Comment 0 for bug 843892

Revision history for this message
Alex Bligh (ubuntu-alex-org) wrote :

On linux-image-2.6.38-11-generic, destroying a container causes a kernel OOPS and an immediate reboot. This is totally repeatable. This is on XUbuntu (but I doubt that makes any difference as we've done it on a headless Ubuntu server too).

Procedure to repeat:
  lxc-create -n foo
  lxc-start -n foo
Press ^C

This happens with containers created otherwise than using lxc, so it is not a bug in lxc.

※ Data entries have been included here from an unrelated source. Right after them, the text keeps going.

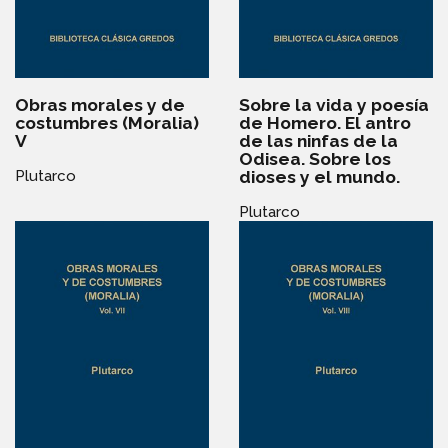
Obras morales y de
Sobre la vida y poesía
costumbres (Moralia)
de Homero. El antro
V
de las ninfas de la
Odisea. Sobre los
dioses y el mundo.
Plutarco
Plutarco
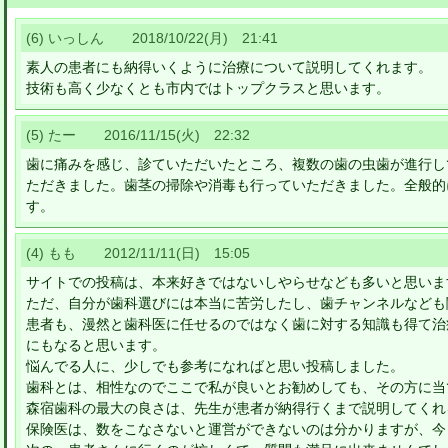
(6) いっしん 2018/10/22(月) 21:41
素人の患者にも納得いくように治療について説明してくれます。
技術も高く少なくとも市内ではトップクラスと思います。
(5) たー 2016/11/15(火) 22:32
歯に痛みを感じ、診ていただいたところ、複数の歯の虫歯が進行し
ただきました。歯茎の掃除や消毒も行っていただきました。全般的
す。
(4) もも 2012/11/11(日) 15:05
サイトでの投稿は、本来好きではないしやらせなども多いと思いま
ただ、自分が歯科選びには本当に苦労したし、歯チャンネルなども
患者も、漫然と歯科医に任せるのではなく歯に対する知識も得て治
にもなると思います。
悩んでる人に、少しでも参考になればと思い投稿しました。
歯科とは、相性なのでここで私が良いとお勧めしても、その方に当
森宿歯科の最大の良さは、先生が患者が納得行くまで説明してくれ
保険医は、数をこなさないと運営ができないのは分かりますが、今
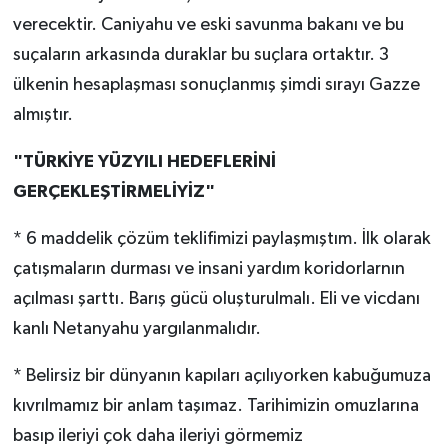
verecektir. Caniyahu ve eski savunma bakanı ve bu
suçaların arkasında duraklar bu suçlara ortaktır. 3
ülkenin hesaplaşması sonuçlanmış şimdi sırayı Gazze
almıştır.
"TÜRKİYE YÜZYILI HEDEFLERİNİ
GERÇEKLEŞTİRMELİYİZ"
* 6 maddelik çözüm teklifimizi paylaşmıştım. İlk olarak
çatışmaların durması ve insani yardım koridorlarnın
açılması şarttı. Barış gücü oluşturulmalı. Eli ve vicdanı
kanlı Netanyahu yargılanmalıdır.
* Belirsiz bir dünyanın kapıları açılıyorken kabuğumuza
kıvrılmamız bir anlam taşımaz. Tarihimizin omuzlarına
basıp ileriyi çok daha ileriyi görmemiz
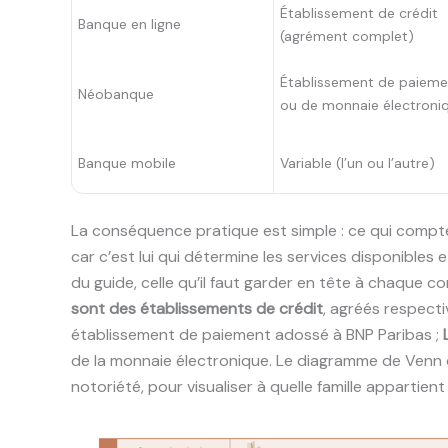
Établissement de crédit
Banque en ligne
(agrément complet)
Établissement de paieme
Néobanque
ou de monnaie électroni
Banque mobile
Variable (l’un ou l’autre)
La conséquence pratique est simple : ce qui compte n
car c’est lui qui détermine les services disponibles 
du guide, celle qu’il faut garder en tête à chaque
sont des établissements de crédit
, agréés respect
établissement de paiement adossé à BNP Paribas ;
de la monnaie électronique. Le diagramme de Venn 
notoriété, pour visualiser à quelle famille appartien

The oops is in general not possible to catch as the reboot is immediate. However, I have attached an Oops from a marginally different kernel (2.6.38-10-server on Lucid) which is created in a different way, but Oopses at the same time and I believe is the same bug.

Bug information as required

1. System information.

lsb_release -rd gives:

Description: Ubuntu 11.04
Release: 11.04

2. apt-cache policy linux-image-2.6.38-11-generic

linux-image-2.6.38-11-generic:
 Installed: 2.6.38-11.49
 Candidate: 2.6.38-11.49
 Version table:
*** 2.6.38-11.49 0
       500 http://gb.archive.ubuntu.com/ubuntu/ natty-proposed/main amd64 Packages
       100 /var/lib/dpkg/status
    2.6.38-11.48 0
       500 http://gb.archive.ubuntu.com/ubuntu/ natty-updates/main amd64 Packages
       500 http://security.ubuntu.com/ubuntu/ natty-security/main amd64 Packages

3) What I expected to happen:

Container deleted, command prompt returns.

4) What actually happened:

Immediate machine reboot, all data lost

5) We currently do not believe this to be a security vulnerability as containers cannot be created as non-root.